We always chose farmers who were organic. My mother preached it, not just for your health but for flavor. If you’re really concentrating on flavor you’re going to eat more regionally and seasonally; the natural next step is to eat more organically. I’ve always felt that 90% of the creativity of a cook came from their ingredients collection, and that part of great taste and flavor is relationships. If you know the rabbit farmer that you got a rabbit from, and you go to the farmers’ market and you see your tomato guy, and you see the guy that grows the organic white runner beans and you go home and you do a fricassee of the rabbit with those three ingredients...you’re adding flavor to it because you’re adding a sense of community. It’s not just how does it taste but how does it feel; what the community flavors are that you’re feeling at the same time.

ET: What are your favorite foods for energy?

MC: Fruits and vegetables are the key to maintaining a constant energy level with me. I also am a huge believer in a couple times a year going through a cleanse. I do an herb cleanse and have a juice fast; I start with a week of just vegetables, no caffeine. I stop all starches, white grains, wheat, caffeine and alcohol, everything for a week. Week two it goes off into a meal once a day, then starting the juice components with my cleansing additives like cayenne and psyllium husks. I finish off the last ten days with straight juice and psyllium husks, and herbs and supplements along the way. It is the closest thing I have found to what a child must feel like if you’re five or six and your body just hasn’t been brutalized with life and stress and all those things. A couple of times a year I like to stop my frantic pace and give my body a chance to clean up. I think our Buddhist friends have it right: Bodily health and spiritual health increase your ability to listen to your own body, which also increases your ability to listen to your community and the planet.
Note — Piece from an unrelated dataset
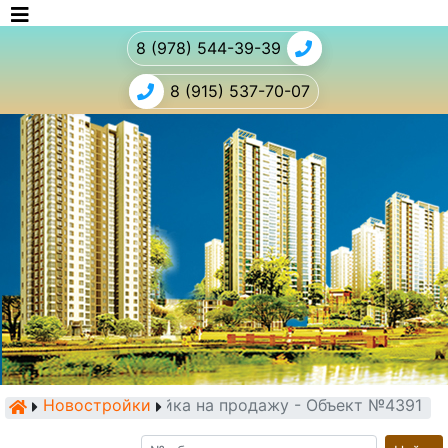
8 (978) 544-39-39
8 (915) 537-70-07
Новостройки
Новостройка на продажу - Объект №4391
ET: What’s coming up on your horizon?

MC: I’m really enjoying making wine, I’m also CEO of NapaStyle, and it’s a very interesting challenge to bring my sustainable point of view into retail. I’ve been working on NapaStyle for about seven years and it’s been great; we do a lot of reclaimed materials, which I’m a big believer in. I buy wood from barns that have been taken down, I take apart barrels from my winery, and we turn it into all kinds of different furniture. Again, we talk about the difference between taste and flavor: a table can do more than just hold your plate, it can have a story and a heritage unto itself that can participate in the quality and the flavor of a meal. Also, if you look into our communities of artisans, we try like mad to stay out of countries that are labor advantaged and we like to buy from as close to the families as we can. We believe in fair and sustainable trade practices, and try to bring it as local as we can. I’m also dreaming of opening a little restaurant, and I just joined Food & Wine Magazine.

ET: Why is it so important for us to meet with friends and family to share food and drink at the holidays?

MC: Just as doing a cleanse resets your body health, I think that friends and family help reset your emotional health. At the time of the year when we’re supposed to be slowing down, we’ve kind of pushed our clocks a little bit too far. But this is the time where it’s dark a lot longer, we get a chance to rest and to celebrate and to hear the stories of what’s really important. As a parent of four, as I’m telling the stories of my family to my children during the holidays or making these dishes that I grew up on, they get a chance to have that same heritage as they grow up. When you understand the health of a community and how you could, would and should be feeling during the day, I think the rest of the year you live in increased consciousness.